Corsi says Gladwell has brought a new demographic of buyers to the gallery. “People are still buying paintings, of course, but they are increasingly interested in the ‘new’ digital medium,” she says.


Video art, like photography, is sold in editions. It can be sold as a single-screen piece, which can be screened on domestic TVs or laptops – or in multi-screen projections that need more complex installation. Barbara Flynn notes that in the USA, where she has worked extensively in top contemporary galleries, 7 -10 editions are considered the upper limit.

“I don’t advise my clients to buy anything with an edition run of over 7,” Flynn says. This is primarily to define a strong value in the artist’s work. Too many editions could lessen the value – and re-sale value – of the work.

While most museum-quality and multi-channel work is more highly priced and in editions under 5, edition runs can be an uneven experience, with some single-channel works in editions of up to 20, or more.

Cheaper single-channel works will often sell in larger editions allowing wider exposure for a young artist, both locally and internationally.

A Roslyn Oxley spokeswoman remarks that her gallery has an edition policy that allows sales in an international and local market – and that the editions runs are ‘fluid’. Top USA-based Australian artist Tracey Moffett, for example, sells all her video work in an unlimited edition for $100 a copy.

Barbara Flynn observes: “For an Australian artist to get greater leverage internationally they actually need strong affiliations with the top galleries in USA, UK and Europe.

“It’s important to get invited to international art fairs, this is a powerful threshold for an artist – this is where the international curators go to see work they then put into the major Biennales. It is essential for Australian artists to get seen by international curators. On the whole it is hard to get these people to Australia.”

_Problem set:_
[1] In the passage on selling video art, do these statements agree with it? (a) Flynn tells her clients not to buy work with an edition run over 7. (b) Multi-channel work usually costs less than single-channel work. (c) Tracey Moffett sells all her video work in an unlimited edition. Answer yes or no for each and quote the words that settle it.
[2] Carry on the passage on selling video art from its last sentence.
The listing that comes next is separate material and has no connection to the passage on selling video art.

_Dataset extract:_
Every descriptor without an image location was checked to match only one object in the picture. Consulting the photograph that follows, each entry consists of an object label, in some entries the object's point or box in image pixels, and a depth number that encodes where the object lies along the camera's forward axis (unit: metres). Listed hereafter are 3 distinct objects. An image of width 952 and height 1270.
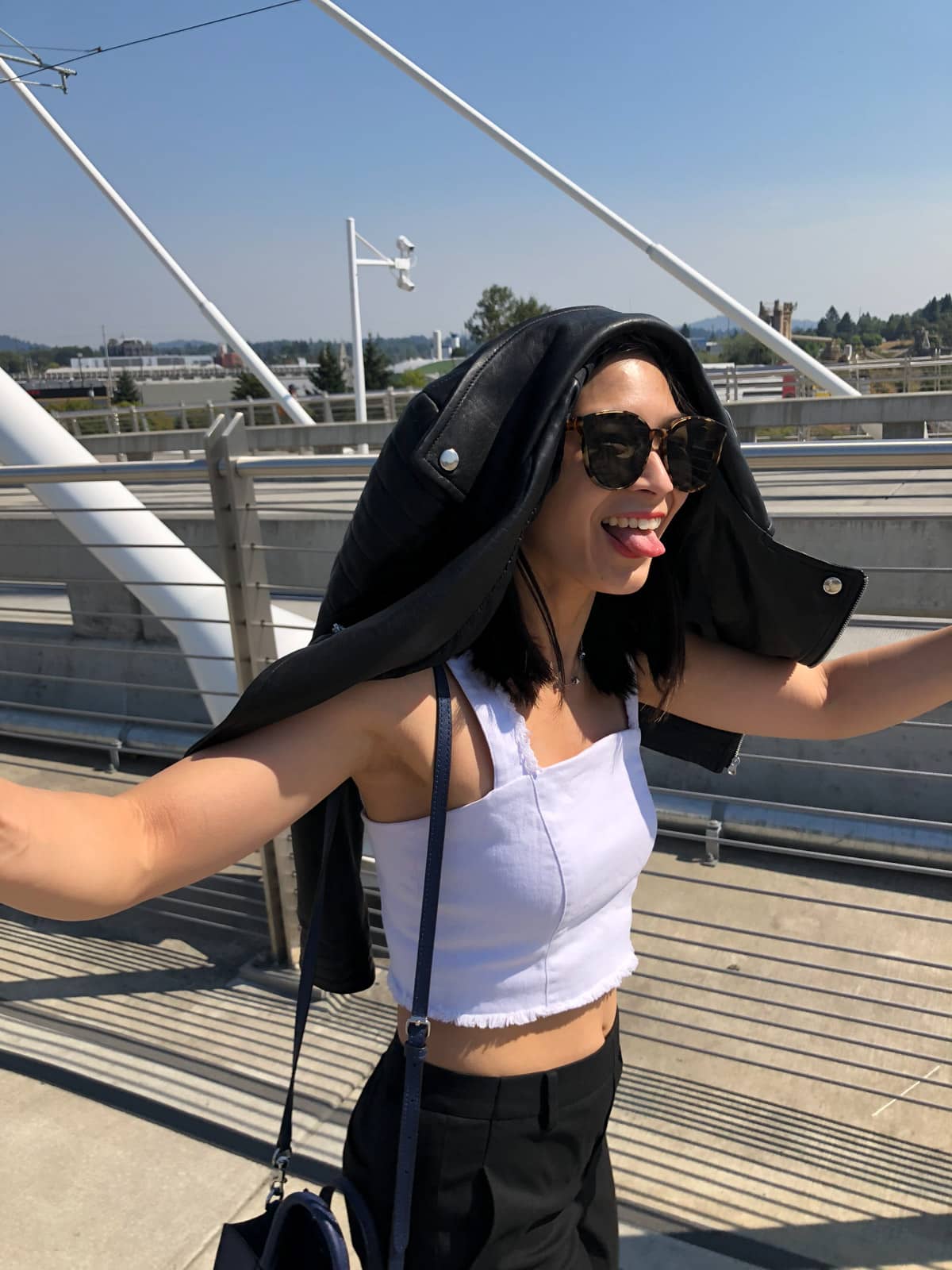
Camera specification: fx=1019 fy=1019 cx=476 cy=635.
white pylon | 5.06
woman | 1.26
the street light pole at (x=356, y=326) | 26.38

_Set of answers:_
[1]
(a) Yes: "I don’t advise my clients to buy anything with an edition run of over 7"
(b) No: "most museum-quality and multi-channel work is more highly priced and in editions under 5"
(c) Yes: "sells all her video work in an unlimited edition for $100 a copy"

[2]
The AFR spoke to a range of independent curators – Juliana Engberg (Melbourne’s Australian Centre for Contemporary); Elizabeth Ann Macgregor (Sydney’s Museum of Contemporary Art); Alexi Glass (freelance curator and writer); Blair French, (Sydney’s Performance Space); David Broker, (Brisbane’s Institute of Modern Art); Wayne Tunnicliffe, (Art Gallery of New South Wales) – for their thoughts on Australia’s top video artists.

This kind of exercise is likely to end in grief, as the curators and critics dodge the answer, well aware of the pitfalls of ranking artists.

The frontrunners in the new generation of Australian video artists include Shaun Gladwell, David Rosetzky, TV Moore and Patricia Piccinini. These four join an overall list nominated as Australia’s top video artists, including Susan Norrie, Lyndal Jones (Australia’s 2001 Venice Biennale representative), Tracey Moffatt, Destiny Deacon, John Gillies, Mike Parr and Adam Gezcy, Guy Benfield, David Noonan, Tony Schwensen, Peter Callas and Denis del Favero.

Emerging artists include: The Kingpins, Monika Tichacek, Grant Stevens, Craig Walsh, Daniel von Sturmer, Emil Goh, Van Somerwine, Daniel Crooks and James Lynch.

Coincidently, both Sotheby’s Geoff Cassidy, head of non-indigenous Australian art, and Christie’s head of contemporary art, Annette Larkin, put forward Gladwell, Rosetzky and Piccinini as the three artists whose video work they would be most keen to sell at auction.

While no video art has yet been sold at auction in Australia, Larkin notes that it’s only a matter of time. “I was hoping to have had a piece in our May auction. It will happen in the next couple of years, I think,” Larkin says.
“There are a couple of very sought-after pieces out there.”


(Prices vary from single channel to multi-channel pieces):


+ Susan Norrie ($20,000-$55,000/Mori Gallery, Sydney)
+ Lyndal Jones ($15,000- $150,000/Anna Schwartz, Melbourne)
+ Patricia Piccinini ($8,800 – $33,000/Roslyn Oxley9, Sydney; Tolarno, Melbourne)
+ Shaun Gladwell (single screen only $6,000/Shermans, Sydney)
+ David Rosetzky ($5,000 – $20,000/Kaliman Gallery, Sydney)
+ TV Moore ($2,300 – $28,000/Roslyn Oxley9)
+ Tracey Moffatt ($100 unlimited edition/Roslyn Oxley9)
+ David Noonan ($3,000/Uplands, Melbourne; Roslyn Oxley9)

+ The Kingpins ($5,000 – $20,000/Kaliman Gallery)
+ James Lynch ($3,000-$35,000/Uplands, Melbourne; Mori, Sydney)
+ Monika Tichacek ($3,500 Karen Woodbury Gallery, Melbourne)
+ Daniel Crooks ($3,000/ Shermans)
+ Daniel von Sturmer ($5,000 – $25,000/Anna Schwartz)

(all seen in Australia)

Bill Viola (USA – opens National Gallery of Australia, Canberra, 29 July – 6 November), Ugo Rondinone (born Switzerland, lives USA), Matthew Barney (USA), Douglas Gordon (UK), Shirin Neshat (born Iran, lives USA), Bruce Nauman (USA).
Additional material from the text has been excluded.